I think switching to single quotes is out, since I do need to use the variables the file names are stored in, but I don't want the shell to try to parse the contents of the variables. Is there a way to do this that I'm missing?

I think you're going to have to add some escaping to the filenames when reading them in. If you use \$ instead of $, it should no longer be interpreted as a variable.

Kreeblah
May 17, 2004

INSERT QUACK TO CONTINUE


Taco Defender

Kuule hain nussivan posted:

I think you're going to have to add some escaping to the filenames when reading them in. If you use \$ instead of $, it should no longer be interpreted as a variable.

Oh, right, I should have mentioned that. I tried that right after line 36 with this:

Zsh code:
tmpcue="${tmpcue//$/\\$}"
Problem is, the shell then can't find those files with dollar signs in their names, because it looks for one with a backslash in front of the dollar sign.

I expect you're probably right about there being some escaping I need to do, but I'm having a hard time figuring out what the right way to escape these strings is without the shell interpreting the backslash as part of the filename.

Kuule hain nussivan
Nov 27, 2008

Kreeblah posted:

Oh, right, I should have mentioned that. I tried that right after line 36 with this:

Zsh code:
tmpcue="${tmpcue//$/\\$}"
Problem is, the shell then can't find those files with dollar signs in their names, because it looks for one with a backslash in front of the dollar sign.

I expect you're probably right about there being some escaping I need to do, but I'm having a hard time figuring out what the right way to escape these strings is without the shell interpreting the backslash as part of the filename.
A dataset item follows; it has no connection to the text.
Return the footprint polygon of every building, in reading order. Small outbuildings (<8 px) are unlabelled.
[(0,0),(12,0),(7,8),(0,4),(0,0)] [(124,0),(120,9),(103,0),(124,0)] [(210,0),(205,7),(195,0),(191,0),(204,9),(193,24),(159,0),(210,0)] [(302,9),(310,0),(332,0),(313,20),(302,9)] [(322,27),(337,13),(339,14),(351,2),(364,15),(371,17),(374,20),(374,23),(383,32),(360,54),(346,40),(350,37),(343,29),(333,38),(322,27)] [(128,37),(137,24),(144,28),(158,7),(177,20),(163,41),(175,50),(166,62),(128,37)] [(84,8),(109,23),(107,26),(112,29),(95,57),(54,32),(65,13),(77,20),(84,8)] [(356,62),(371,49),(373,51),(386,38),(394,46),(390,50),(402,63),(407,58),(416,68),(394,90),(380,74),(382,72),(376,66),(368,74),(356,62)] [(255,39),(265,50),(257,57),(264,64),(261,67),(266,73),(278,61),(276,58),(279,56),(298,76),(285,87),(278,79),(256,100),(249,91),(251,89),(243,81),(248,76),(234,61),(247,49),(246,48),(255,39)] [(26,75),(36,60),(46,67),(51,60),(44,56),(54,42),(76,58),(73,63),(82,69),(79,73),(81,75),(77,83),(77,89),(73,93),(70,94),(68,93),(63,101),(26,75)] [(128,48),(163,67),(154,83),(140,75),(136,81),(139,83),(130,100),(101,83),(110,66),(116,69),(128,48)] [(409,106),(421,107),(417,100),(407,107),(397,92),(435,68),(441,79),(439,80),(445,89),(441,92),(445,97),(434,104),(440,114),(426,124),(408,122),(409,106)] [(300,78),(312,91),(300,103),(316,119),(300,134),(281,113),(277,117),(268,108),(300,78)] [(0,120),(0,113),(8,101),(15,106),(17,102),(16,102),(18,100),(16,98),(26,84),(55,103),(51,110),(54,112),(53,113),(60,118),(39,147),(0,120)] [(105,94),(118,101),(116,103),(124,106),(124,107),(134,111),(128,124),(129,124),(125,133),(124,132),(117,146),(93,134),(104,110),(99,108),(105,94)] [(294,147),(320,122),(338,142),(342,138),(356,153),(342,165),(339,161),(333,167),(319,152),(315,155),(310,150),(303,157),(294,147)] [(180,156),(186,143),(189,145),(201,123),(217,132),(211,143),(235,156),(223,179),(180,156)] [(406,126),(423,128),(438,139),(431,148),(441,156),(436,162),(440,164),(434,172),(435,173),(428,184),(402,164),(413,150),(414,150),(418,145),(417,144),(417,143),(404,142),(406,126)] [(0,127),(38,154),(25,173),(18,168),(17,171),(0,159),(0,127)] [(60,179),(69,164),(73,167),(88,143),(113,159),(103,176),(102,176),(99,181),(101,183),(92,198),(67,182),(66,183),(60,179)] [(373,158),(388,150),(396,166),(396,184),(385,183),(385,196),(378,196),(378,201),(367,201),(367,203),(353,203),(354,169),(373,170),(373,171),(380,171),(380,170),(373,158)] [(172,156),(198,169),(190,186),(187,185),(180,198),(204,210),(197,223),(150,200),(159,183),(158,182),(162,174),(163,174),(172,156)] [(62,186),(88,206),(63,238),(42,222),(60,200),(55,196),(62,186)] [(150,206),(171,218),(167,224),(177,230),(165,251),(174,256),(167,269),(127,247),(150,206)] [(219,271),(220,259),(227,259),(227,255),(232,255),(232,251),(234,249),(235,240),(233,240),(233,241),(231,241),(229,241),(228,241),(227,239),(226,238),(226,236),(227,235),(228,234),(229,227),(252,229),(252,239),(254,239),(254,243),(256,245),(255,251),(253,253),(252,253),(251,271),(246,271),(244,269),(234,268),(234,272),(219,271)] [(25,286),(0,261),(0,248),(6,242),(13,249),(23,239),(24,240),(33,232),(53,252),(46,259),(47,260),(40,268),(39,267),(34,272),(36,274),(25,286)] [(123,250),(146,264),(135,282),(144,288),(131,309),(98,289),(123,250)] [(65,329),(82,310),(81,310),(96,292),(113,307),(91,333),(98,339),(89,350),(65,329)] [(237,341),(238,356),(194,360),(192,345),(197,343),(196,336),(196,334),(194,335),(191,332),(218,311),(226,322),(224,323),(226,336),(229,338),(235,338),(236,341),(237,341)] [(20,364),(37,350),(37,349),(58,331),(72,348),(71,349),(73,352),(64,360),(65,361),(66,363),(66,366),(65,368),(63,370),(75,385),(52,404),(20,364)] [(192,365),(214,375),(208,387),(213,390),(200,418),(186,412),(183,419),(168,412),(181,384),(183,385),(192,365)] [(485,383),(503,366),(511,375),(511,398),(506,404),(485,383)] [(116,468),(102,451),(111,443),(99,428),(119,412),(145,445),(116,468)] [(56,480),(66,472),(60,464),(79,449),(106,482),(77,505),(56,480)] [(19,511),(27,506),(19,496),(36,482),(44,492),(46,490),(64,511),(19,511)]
I am rubbish with terminal stuff, but could you assign with single quote marks? Shouldn't that handle it as a literal rather than interpret the $ as the start of a variable?

Kreeblah
May 17, 2004

INSERT QUACK TO CONTINUE


Taco Defender

Kuule hain nussivan posted:

I am rubbish with terminal stuff, but could you assign with single quote marks? Shouldn't that handle it as a literal rather than interpret the $ as the start of a variable?

It would, but I've got the contents of the filename in a variable, so using strong quoting (single quotes) wouldn't expand that to get me the filename I need. Basically, I need to expand the filename variable without the shell trying to recursively expand the contents of it if they happen to contain a dollar sign.

cheetah7071
Oct 20, 2010

honk honk
College Slice
this is an idle curiosity more than something truly important but: what is the actual algorithm for dynamic memory allocation? When I call new or malloc, what does the assembly that generates actually do?

I assume it uses a heap data structure but when I try to google it I get lots of articles about the advantages and disadvantages of dynamic memory, and about the heap data structure (which I assume is the data structure that the heap uses because of the name, though it's not clear to me how that data structure would be helpful for the problem), which are far more useful but don't satisfy my idle curiosity on a topic whose answer is essentially meaningless to me

e: and of course immediately after hitting post I stumble on the right term to google to get useful answers, though I'm still interested in hearing more easy-to-understand answers than technical papers

cheetah7071 fucked around with this message at 07:14 on May 24, 2022

Kuule hain nussivan
Nov 27, 2008

Kreeblah posted:

It would, but I've got the contents of the filename in a variable, so using strong quoting (single quotes) wouldn't expand that to get me the filename I need. Basically, I need to expand the filename variable without the shell trying to recursively expand the contents of it if they happen to contain a dollar sign.
Hmm, could it be that the replace operation you're doing is too late in the flow? When the script meets a filename with a dollar sign in it, what is the value of i? Does it still contain the dollar sign char?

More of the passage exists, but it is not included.